The modern commons theorists discussed in the last post did not explicitly refer to the Enlightenment or Romantic thinkers whose theories may have influenced them. Yet the striking similarities between these two groups of theories, separated though they were by two centuries, seem to provide evidence of influence. It is likely that thinking in terms of civilizational stages was simply so deeply entrenched in the intellectual baggage of educated Westerners, whether through study of the classics, of Blackstone, or of Gibbon, that modern commons theorists replicated its patterns as a matter of course. Nevertheless, I suggest we can also trace more concrete lines of influence through the intertwined disciplines of anthropology and human ecology, as well as through the worlds of international development and conservationism.
Eleanor Leacock |
The Victorian-era thinkers who strongly influenced anthropology in its founding era — Henry Maine, Lewis Henry Morgan, Karl Marx, and Friedrich Engels — were themselves influenced by the stadial theories of the late eighteenth century, and saw societies as evolving through modes of subsistence or production, viewed largely through the lens of property. But while Maine saw the transition from common to private property as a sign of civilization, Morgan, and, following him, Marx and Engels, saw this transition as a form of injustice and source of inequality (though perhaps a necessary one).

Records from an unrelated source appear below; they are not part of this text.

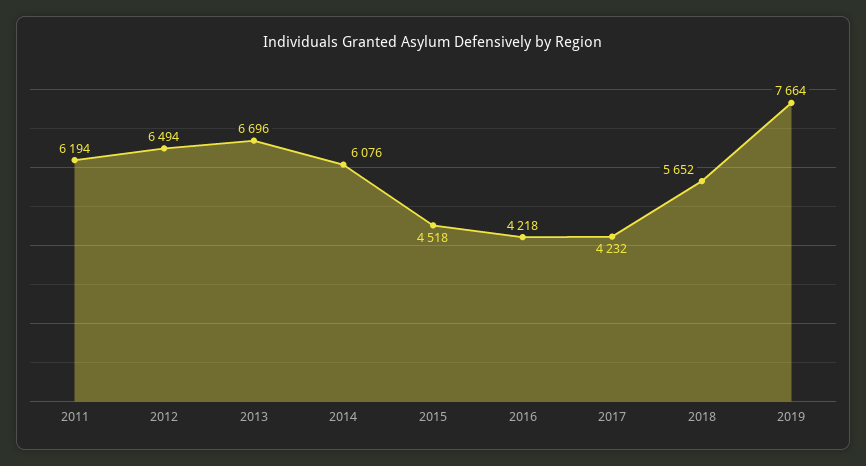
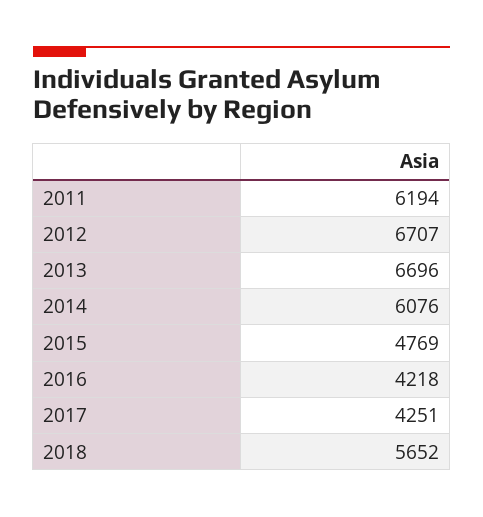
  {
    "2011": 6194,
-   "2012": 6494,
+   "2012": 6707,
    "2013": 6696,
    "2014": 6076,
-   "2015": 4518,
+   "2015": 4769,
    "2016": 4218,
-   "2017": 4232,
+   "2017": 4251,
-   "2018": 5652,
+   "2018": 5652
-   "2019": 7664
  }

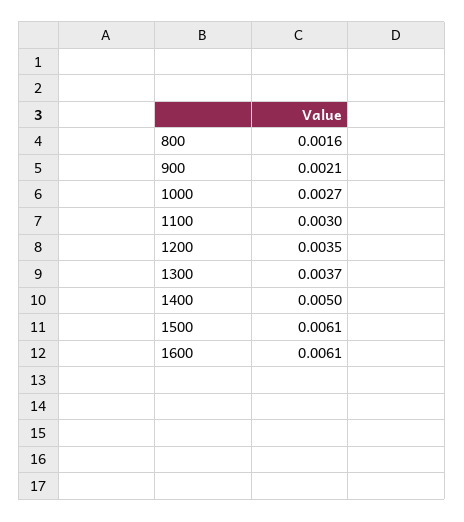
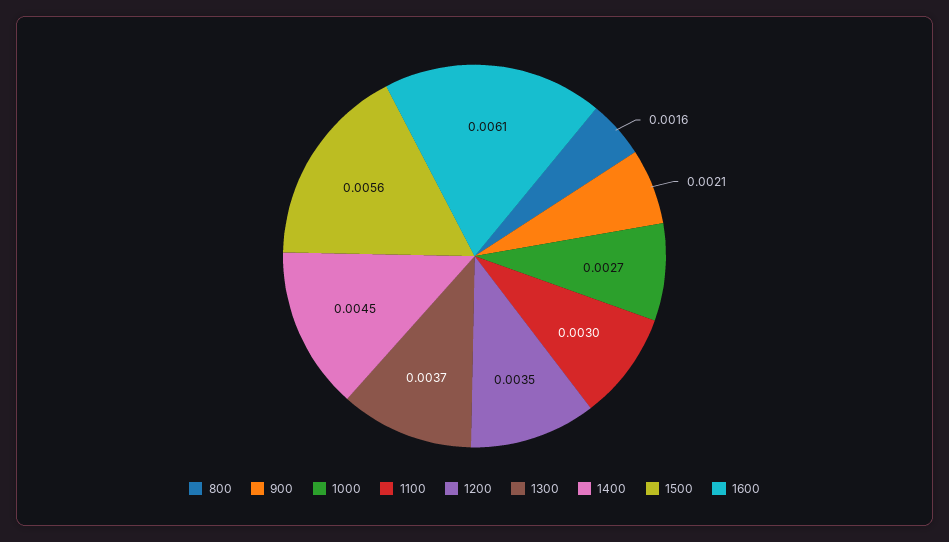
  {
    "800": 0.0016,
    "900": 0.0021,
    "1000": 0.0027,
    "1100": 0.003,
    "1200": 0.0035,
    "1300": 0.0037,
-   "1400": 0.005,
+   "1400": 0.0045,
-   "1500": 0.0061,
+   "1500": 0.0056,
    "1600": 0.0061
  }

Morgan, based on his knowledge of American Indians and reading of classical sources, argued that property was a key factor in the evolution of society as it progressed from a state of savagery (based on hunting) to barbarism (based on herding and farming) to one of civilization:
The idea of property was slowly formed in the human mind, remaining nascent and feeble through immense periods of time. Springing into life in savagery, it required all the experience of this period and of the subsequent period of barbarism to develop the germ, and to prepare the human brain for the acceptance of its controlling influence. Its dominance as a passion over all other passions marks the commencement of civilization. It not only led mankind to overcome the obstacles which delayed civilization, but to establish political society on the basis of territory and of property. A critical knowledge of the evolution of the idea of property would embody, in some respects, the most remarkable portion of the mental history of mankind.As twentieth century anthropology developed the tool of ethnographic fieldwork, the work of many anthropologists, particularly in North America, revolved around supporting or disproving Morgan’s evolutionary account, with one arena of contention concerning the question of whether “primitive” hunting societies had private property or not.